_EXERCISE INPUTS_:
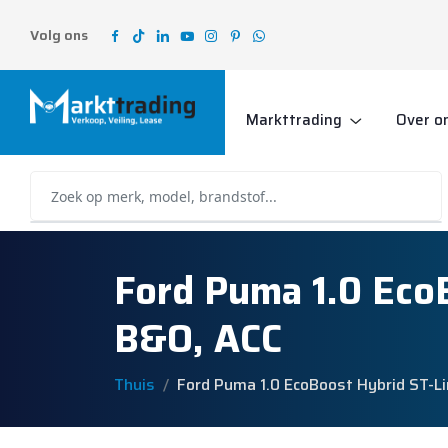
Volg ons
Markttrading
Over o
Ford Puma 1.0 Eco
B&O, ACC
Thuis
Ford Puma 1.0 EcoBoost Hybrid ST-L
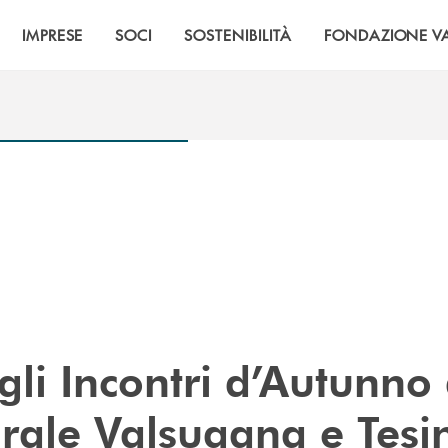
IMPRESE
SOCI
SOSTENIBILITÀ
FONDAZIONE VA
li Incontri d’Autunno 
rale Valsugana e Tesi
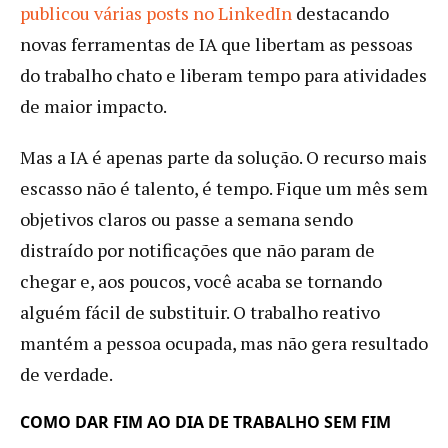
publicou várias posts no LinkedIn
destacando
novas ferramentas de IA que libertam as pessoas
do trabalho chato e liberam tempo para atividades
de maior impacto.
Mas a IA é apenas parte da solução. O recurso mais
escasso não é talento, é tempo. Fique um mês sem
objetivos claros ou passe a semana sendo
distraído por notificações que não param de
chegar e, aos poucos, você acaba se tornando
alguém fácil de substituir. O trabalho reativo
mantém a pessoa ocupada, mas não gera resultado
de verdade.
COMO DAR FIM AO DIA DE TRABALHO SEM FIM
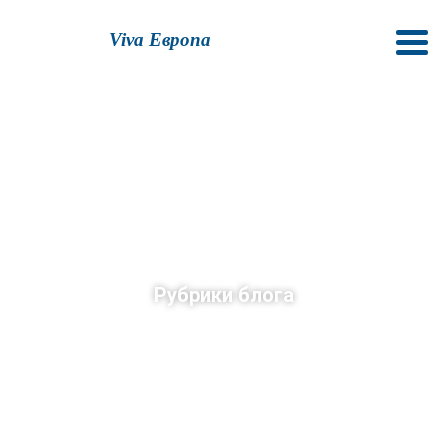
Viva Европа
Рубрики блога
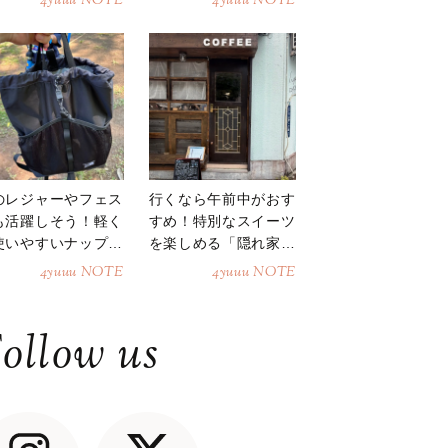
4yuuu NOTE
4yuuu NOTE
のレジャーやフェス
行くなら午前中がおす
も活躍しそう！軽く
すめ！特別なスイーツ
使いやすいナップサ
を楽しめる「隠れ家カ
ク
フェ」
4yuuu NOTE
4yuuu NOTE
ollow us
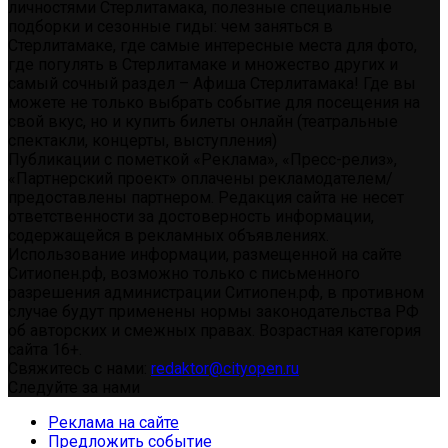
личностями Стерлитамака, полезные специальные
подборки и сезонные гиды: чем заняться в
Стерлитамаке, где самые интересные места для фото,
где погулять в Стерлитамаке и множество других и
самый сочный раздел – Афиша Стерлитамака! Где вы
можете не только выбрать событие для посещения на
свой вкус, но и купить билеты онлайн (театральные
спектакли, концерты, выступления)
Публикации с пометкой «Реклама», «Пресс-релиз»,
«Партнерский проект» оплачены рекламодателем/
предоставлены партнером. Редакция сайта не несет
ответственности за достоверность информации,
содержащейся в рекламных объявлениях.
Использование информации, размещенной на сайте
Ситиопен.рф, возможно только с письменного
разрешения администрации Ситиопен.рф, в противном
случае будут применены нормы законодательства РФ
об авторских и смежных правах. Возрастная категория
сайта 16+.
Свяжитесь с нами:
redaktor@cityopen.ru
Следуйте за нами
Реклама на сайте
Предложить событие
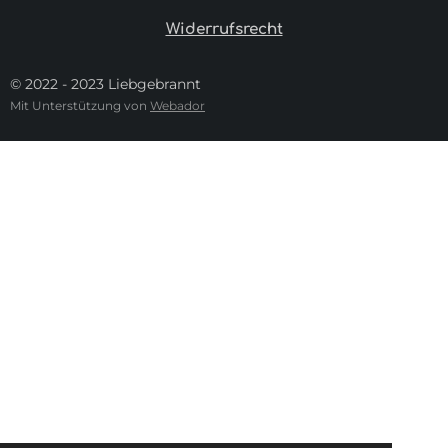
Widerrufsrecht
© 2022 - 2023 Liebgebrannt
Mit Unterstützung von
Webador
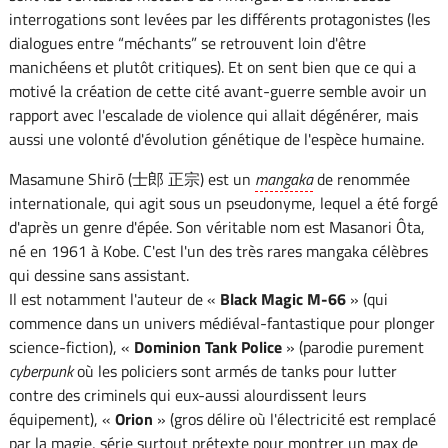
interrogations sont levées par les différents protagonistes (les
dialogues entre “méchants” se retrouvent loin d'être
manichéens et plutôt critiques). Et on sent bien que ce qui a
motivé la création de cette cité avant-guerre semble avoir un
rapport avec l'escalade de violence qui allait dégénérer, mais
aussi une volonté d'évolution génétique de l'espèce humaine.
Masamune Shirō (士郎 正宗) est un
mangaka
de renommée
internationale, qui agit sous un pseudonyme, lequel a été forgé
d'après un genre d'épée. Son véritable nom est Masanori Ôta,
né en 1961 à Kobe. C'est l'un des très rares mangaka célèbres
qui dessine sans assistant.
Il est notamment l'auteur de «
Black Magic M-66
» (qui
commence dans un univers médiéval-fantastique pour plonger
science-fiction), «
Dominion Tank Police
» (parodie purement
cyberpunk
où les policiers sont armés de tanks pour lutter
contre des criminels qui eux-aussi alourdissent leurs
équipement), «
Orion
» (gros délire où l'électricité est remplacé
par la magie, série surtout prétexte pour montrer un max de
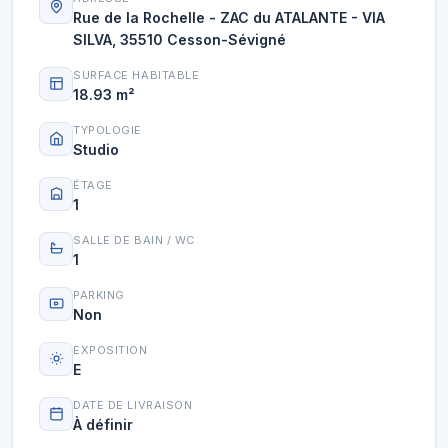
Rue de la Rochelle - ZAC du ATALANTE - VIA
SILVA, 35510 Cesson-Sévigné
SURFACE HABITABLE
18.93 m²
TYPOLOGIE
Studio
ÉTAGE
1
SALLE DE BAIN / WC
1
PARKING
Non
EXPOSITION
E
DATE DE LIVRAISON
À définir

_WHAT YOU SHOULD DO_: If an entry holds a picture, skip the picture and print the rest of the data exactly.

_YOUR SOLUTION_:
Volg ons
Markttrading
Over o
Ford Puma 1.0 Eco
B&O, ACC
Thuis
Ford Puma 1.0 EcoBoost Hybrid ST-L
IMPRESE
SOCI
SOSTENIBILITÀ
FONDAZIONE VA
li Incontri d’Autunno 
rale Valsugana e Tesi
publicou várias posts no LinkedIn
destacando
novas ferramentas de IA que libertam as pessoas
do trabalho chato e liberam tempo para atividades
de maior impacto.
Mas a IA é apenas parte da solução. O recurso mais
escasso não é talento, é tempo. Fique um mês sem
objetivos claros ou passe a semana sendo
distraído por notificações que não param de
chegar e, aos poucos, você acaba se tornando
alguém fácil de substituir. O trabalho reativo
mantém a pessoa ocupada, mas não gera resultado
de verdade.
COMO DAR FIM AO DIA DE TRABALHO SEM FIM
Viva Европа
Рубрики блога
4yuuu NOTE
4yuuu NOTE
のレジャーやフェス
行くなら午前中がおす
も活躍しそう！軽く
すめ！特別なスイーツ
使いやすいナップサ
を楽しめる「隠れ家カ
ク
フェ」
4yuuu NOTE
4yuuu NOTE
ollow us
личностями Стерлитамака, полезные специальные
подборки и сезонные гиды: чем заняться в
Стерлитамаке, где самые интересные места для фото,
где погулять в Стерлитамаке и множество других и
самый сочный раздел – Афиша Стерлитамака! Где вы
можете не только выбрать событие для посещения на
свой вкус, но и купить билеты онлайн (театральные
спектакли, концерты, выступления)
Публикации с пометкой «Реклама», «Пресс-релиз»,
«Партнерский проект» оплачены рекламодателем/
предоставлены партнером. Редакция сайта не несет
ответственности за достоверность информации,
содержащейся в рекламных объявлениях.
Использование информации, размещенной на сайте
Ситиопен.рф, возможно только с письменного
разрешения администрации Ситиопен.рф, в противном
случае будут применены нормы законодательства РФ
об авторских и смежных правах. Возрастная категория
сайта 16+.
Свяжитесь с нами:
redaktor@cityopen.ru
Следуйте за нами
Реклама на сайте
Предложить событие
Widerrufsrecht
© 2022 - 2023 Liebgebrannt
Mit Unterstützung von
Webador
interrogations sont levées par les différents protagonistes (les
dialogues entre “méchants” se retrouvent loin d'être
manichéens et plutôt critiques). Et on sent bien que ce qui a
motivé la création de cette cité avant-guerre semble avoir un
rapport avec l'escalade de violence qui allait dégénérer, mais
aussi une volonté d'évolution génétique de l'espèce humaine.
Masamune Shirō (士郎 正宗) est un
mangaka
de renommée
internationale, qui agit sous un pseudonyme, lequel a été forgé
d'après un genre d'épée. Son véritable nom est Masanori Ôta,
né en 1961 à Kobe. C'est l'un des très rares mangaka célèbres
qui dessine sans assistant.
Il est notamment l'auteur de «
Black Magic M-66
» (qui
commence dans un univers médiéval-fantastique pour plonger
science-fiction), «
Dominion Tank Police
» (parodie purement
cyberpunk
où les policiers sont armés de tanks pour lutter
contre des criminels qui eux-aussi alourdissent leurs
équipement), «
Orion
» (gros délire où l'électricité est remplacé
par la magie, série surtout prétexte pour montrer un max de
Rue de la Rochelle - ZAC du ATALANTE - VIA
SILVA, 35510 Cesson-Sévigné
SURFACE HABITABLE
18.93 m²
TYPOLOGIE
Studio
ÉTAGE
1
SALLE DE BAIN / WC
1
PARKING
Non
EXPOSITION
E
DATE DE LIVRAISON
À définir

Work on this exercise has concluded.